* **Trabajo requerido**
[A] Cita literalmente el fragmento del texto sobre La tierra de Dovjenko que arranca en las palabras "No sé de ninguna" y se detiene después de "años habérmelo inventado...".
[B] Resume en dos oraciones el texto sobre La tierra de Dovjenko.
[C] Enumera todas las personas que el texto sobre La tierra de Dovjenko nombra, sin contar a Elena.

* **Texto proporcionado**
·····

Llevo más de veinte años sin ponerle los ojos encima a La tierra (1930) de Dovjenko.
Iba a escribir llevaba, pero mentiría. La he vuelto a ver en una mala copia, así que sólo puedo rememorar aquella proyección en el CGAI de A Coruña, donde nos arrebató el maravillado mirar de Dovjenko. Y comprobar -para eso sirven, en realidad, las malas copias- que la memoria no me había hecho de las suyas, que mis escenas inolvidables de un filme tan bello existen -empezaba a dudar si las había inventado, retocado o soñado-, eran la pura verdad de Zemlya. Tierra. Pero desde la primera historia del cine que leí me acostumbre a mencionarla -y a desear mirarla- como La tierra. La tierra, entonces.
No sé de ninguna edición decente, que le haga justicia, al menos, al excelso trabajo de su director de fotografía, Danylo Demutsky, Tampoco se la hacen las imágenes de los fotogramas que hilvano entre líneas. De hecho, quizá debía esperar a mirar La tierra otra vez como mandan los dioses lares del cine (la proyectaron en la Cinemateca Portuguesa, en Lisboa, el 30 de abril, pero no pudo ser)... Quizá.
Sus evidencias son sus secretos -escribió Bénard da Costa- y sus secretos son sus evidencias. Y unas líneas después, nunca (salvo en Dreyer) una muerte fue tan metamorfosis (...) Y nunca vi, a no ser en Bresson y su "Balthazar", un desnudo de mujer más austero y más riguroso que el desnudo de Elena... Un desnudo que llegué a temer en estos años habérmelo inventado...

·····

* **Material proporcionado**

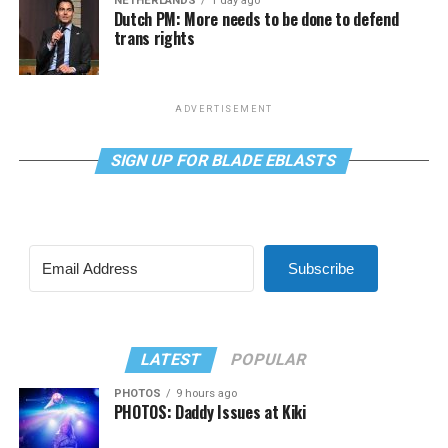
NETHERLANDS
1 day ago
Dutch PM: More needs to be done to defend
trans rights
ADVERTISEMENT
SIGN UP FOR BLADE EBLASTS
Subscribe
LATEST
POPULAR
PHOTOS
9 hours ago
PHOTOS: Daddy Issues at Kiki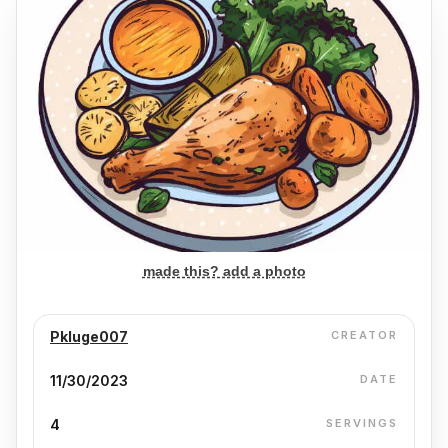
made this? add a photo
Pkluge007
CREATOR
11/30/2023
DATE
4
SERVINGS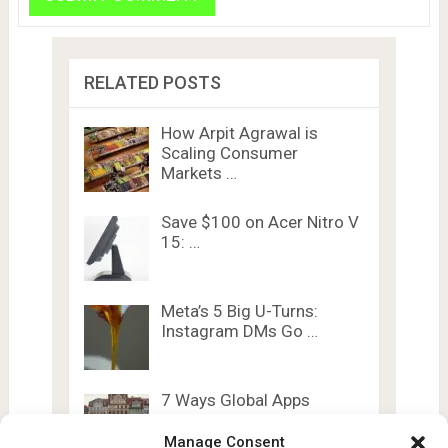
RELATED POSTS
How Arpit Agrawal is
Scaling Consumer
Markets …
Save $100 on Acer Nitro V
15: …
Meta’s 5 Big U-Turns:
Instagram DMs Go …
7 Ways Global Apps
Dominate India’s
Booming …
Manage Consent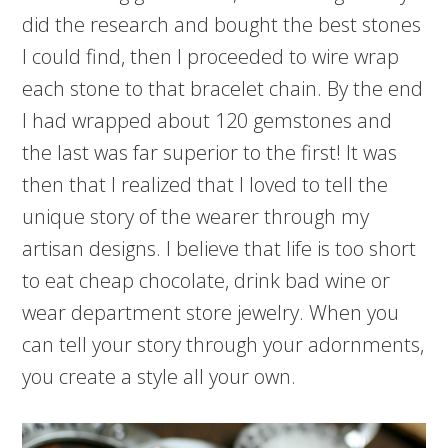
did the research and bought the best stones
I could find, then I proceeded to wire wrap
each stone to that bracelet chain. By the end
I had wrapped about 120 gemstones and
the last was far superior to the first! It was
then that I realized that I loved to tell the
unique story of the wearer through my
artisan designs. I believe that life is too short
to eat cheap chocolate, drink bad wine or
wear department store jewelry. When you
can tell your story through your adornments,
you create a style all your own.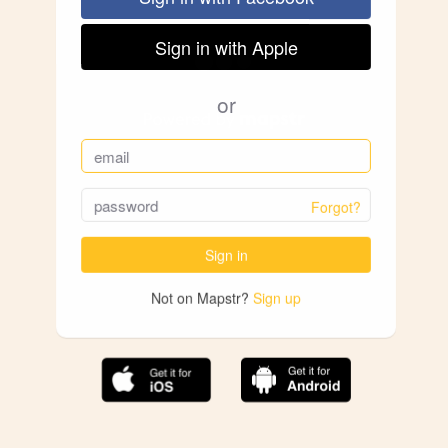
Sign in with Apple
or
Forgot?
Sign in
Not on Mapstr?
Sign up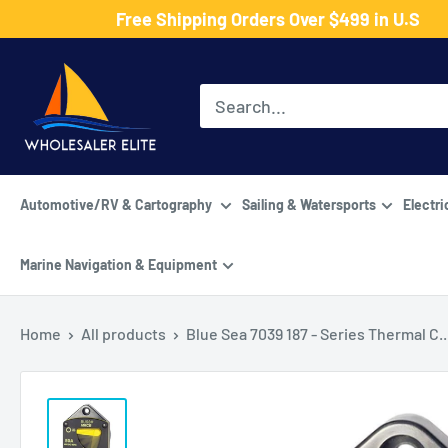
Skip
Free Shipping Orders Over $499 in U.S
to
Wholesaler
content
Elite
LLC
Automotive/RV & Cartography
Sailing & Watersports
Electri
Marine Navigation & Equipment
Home
All products
Blue Sea 7039 187 - Series Thermal C..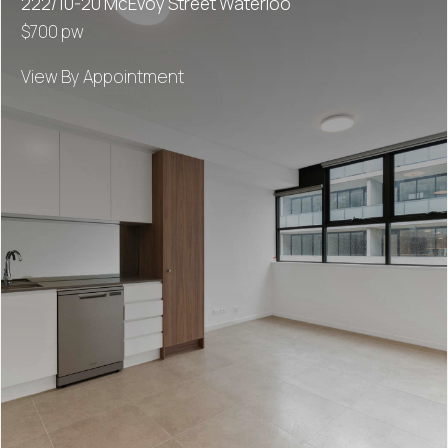
222/10-20 McEvoy Street Waterloo
$700 pw
View By Appointment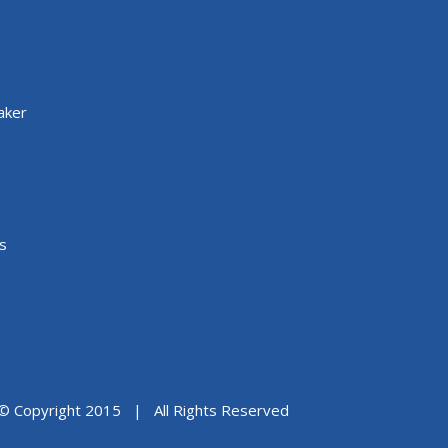
aker
s
© Copyright 2015 | All Rights Reserved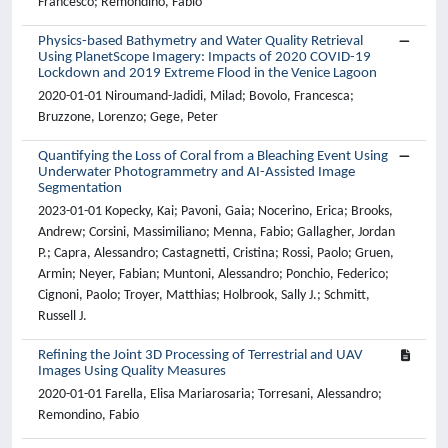
Francesco; Remondino, Fabio
Physics-based Bathymetry and Water Quality Retrieval
Using PlanetScope Imagery: Impacts of 2020 COVID-19
Lockdown and 2019 Extreme Flood in the Venice Lagoon
2020-01-01 Niroumand-Jadidi, Milad; Bovolo, Francesca;
Bruzzone, Lorenzo; Gege, Peter
Quantifying the Loss of Coral from a Bleaching Event Using
Underwater Photogrammetry and AI-Assisted Image
Segmentation
2023-01-01 Kopecky, Kai; Pavoni, Gaia; Nocerino, Erica; Brooks,
Andrew; Corsini, Massimiliano; Menna, Fabio; Gallagher, Jordan
P.; Capra, Alessandro; Castagnetti, Cristina; Rossi, Paolo; Gruen,
Armin; Neyer, Fabian; Muntoni, Alessandro; Ponchio, Federico;
Cignoni, Paolo; Troyer, Matthias; Holbrook, Sally J.; Schmitt,
Russell J.
Refining the Joint 3D Processing of Terrestrial and UAV
Images Using Quality Measures
2020-01-01 Farella, Elisa Mariarosaria; Torresani, Alessandro;
Remondino, Fabio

·····

* **Resultados en orden**
[A]
No sé de ninguna edición decente, que le haga justicia, al menos, al excelso trabajo de su director de fotografía, Danylo Demutsky, Tampoco se la hacen las imágenes de los fotogramas que hilvano entre líneas. De hecho, quizá debía esperar a mirar La tierra otra vez como mandan los dioses lares del cine (la proyectaron en la Cinemateca Portuguesa, en Lisboa, el 30 de abril, pero no pudo ser)... Quizá.
Sus evidencias son sus secretos -escribió Bénard da Costa- y sus secretos son sus evidencias. Y unas líneas después, nunca (salvo en Dreyer) una muerte fue tan metamorfosis (...) Y nunca vi, a no ser en Bresson y su "Balthazar", un desnudo de mujer más austero y más riguroso que el desnudo de Elena... Un desnudo que llegué a temer en estos años habérmelo inventado...

[B] Tras más de veinte años sin ver La tierra (1930) de Dovjenko, quien escribe la ha vuelto a ver en una mala copia, que le sirvió para comprobar que sus escenas inolvidables del filme existen y no las había inventado ni soñado. También lamenta no conocer ninguna edición decente que haga justicia a la fotografía de Danylo Demutsky, y recoge palabras de Bénard da Costa sobre los secretos de la película, su forma de mostrar la muerte y el desnudo de Elena.

[C] Dovjenko, Danylo Demutsky, Bénard da Costa, Dreyer, Bresson